Art works: After his daughter was born with multiple disabilities, Leon Borensztein despaired over “the constant medical problems, ongoing therapies, the complexity of ‘special education,’ the heartless bureaucracy that was created to help you and your ‘special child’ — and how painful it is to witness others making fun of your disabled child.” Seeking to better understand his daughter, Borensztein began photographing disabled artists at Oakland’s Creative Growth Arts Center. One Is Adam One Is Superman (Chronicle, $40) depicts dozens of them alongside their works, with their own commentary. “Never put your tongue on someone else’s hamburger,” warns Anthony Eng, whose Prismacolor-marker drawings are complex and whimsical. Cerebral-palsy patient Carl Hendrickson, who cannot speak, spent two years building a Bauhaus-style alternative to his wheelchair.
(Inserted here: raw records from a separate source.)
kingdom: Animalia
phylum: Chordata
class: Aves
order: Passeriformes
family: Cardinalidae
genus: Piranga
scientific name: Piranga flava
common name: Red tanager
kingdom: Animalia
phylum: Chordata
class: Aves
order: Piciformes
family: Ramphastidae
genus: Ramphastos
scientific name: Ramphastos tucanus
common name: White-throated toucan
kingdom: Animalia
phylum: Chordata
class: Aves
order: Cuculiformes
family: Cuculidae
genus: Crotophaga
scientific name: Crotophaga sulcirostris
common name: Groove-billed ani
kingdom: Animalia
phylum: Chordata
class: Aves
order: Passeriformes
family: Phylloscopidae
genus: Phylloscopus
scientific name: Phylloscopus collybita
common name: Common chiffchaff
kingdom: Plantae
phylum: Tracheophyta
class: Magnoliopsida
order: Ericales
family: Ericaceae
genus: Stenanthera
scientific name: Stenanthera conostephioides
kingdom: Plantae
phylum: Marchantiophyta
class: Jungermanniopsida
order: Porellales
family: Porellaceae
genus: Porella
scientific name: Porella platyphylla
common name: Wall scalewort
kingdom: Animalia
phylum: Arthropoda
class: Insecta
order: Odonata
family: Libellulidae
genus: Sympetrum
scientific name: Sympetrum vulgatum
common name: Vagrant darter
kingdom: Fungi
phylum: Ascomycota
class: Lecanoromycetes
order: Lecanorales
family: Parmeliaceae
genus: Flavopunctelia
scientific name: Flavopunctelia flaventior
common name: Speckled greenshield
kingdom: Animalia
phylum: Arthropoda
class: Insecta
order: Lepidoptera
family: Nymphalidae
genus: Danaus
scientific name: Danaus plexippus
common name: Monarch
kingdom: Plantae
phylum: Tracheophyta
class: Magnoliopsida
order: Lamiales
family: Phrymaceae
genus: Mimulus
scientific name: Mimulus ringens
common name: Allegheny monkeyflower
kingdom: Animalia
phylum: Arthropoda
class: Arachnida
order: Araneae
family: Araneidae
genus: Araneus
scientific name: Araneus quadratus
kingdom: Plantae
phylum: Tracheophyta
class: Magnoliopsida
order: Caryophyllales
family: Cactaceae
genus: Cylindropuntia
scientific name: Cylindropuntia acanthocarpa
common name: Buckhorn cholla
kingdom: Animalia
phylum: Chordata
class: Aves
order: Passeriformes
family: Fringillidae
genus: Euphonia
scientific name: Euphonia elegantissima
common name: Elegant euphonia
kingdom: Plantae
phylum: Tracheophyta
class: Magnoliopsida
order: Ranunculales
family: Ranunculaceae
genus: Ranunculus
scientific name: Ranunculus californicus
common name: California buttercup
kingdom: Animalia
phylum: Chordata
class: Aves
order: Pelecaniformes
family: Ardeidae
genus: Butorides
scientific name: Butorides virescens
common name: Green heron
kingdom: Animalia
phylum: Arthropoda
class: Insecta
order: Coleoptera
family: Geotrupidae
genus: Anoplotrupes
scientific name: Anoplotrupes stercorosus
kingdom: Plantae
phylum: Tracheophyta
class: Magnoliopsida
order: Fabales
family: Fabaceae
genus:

Autistic watercolorist Aurie Ramirez paints prostitutes in clown makeup, hard at work. “I can’t move my physical body,” Diane Rhodes declares, “but I can move paint.”
“I want to do all I can to change the stereotypes,” Borensztein says. His first photo sessions at the center were “exhausting physically and emotionally, exacerbated by the fear, pain, and agony connected to being the father of a disabled child. I didn’t even ask for the names of the people I photographed; I just wanted to take the pictures and leave.” But soon he came to savor his subject: “I learned to stop feeling sorry for myself.”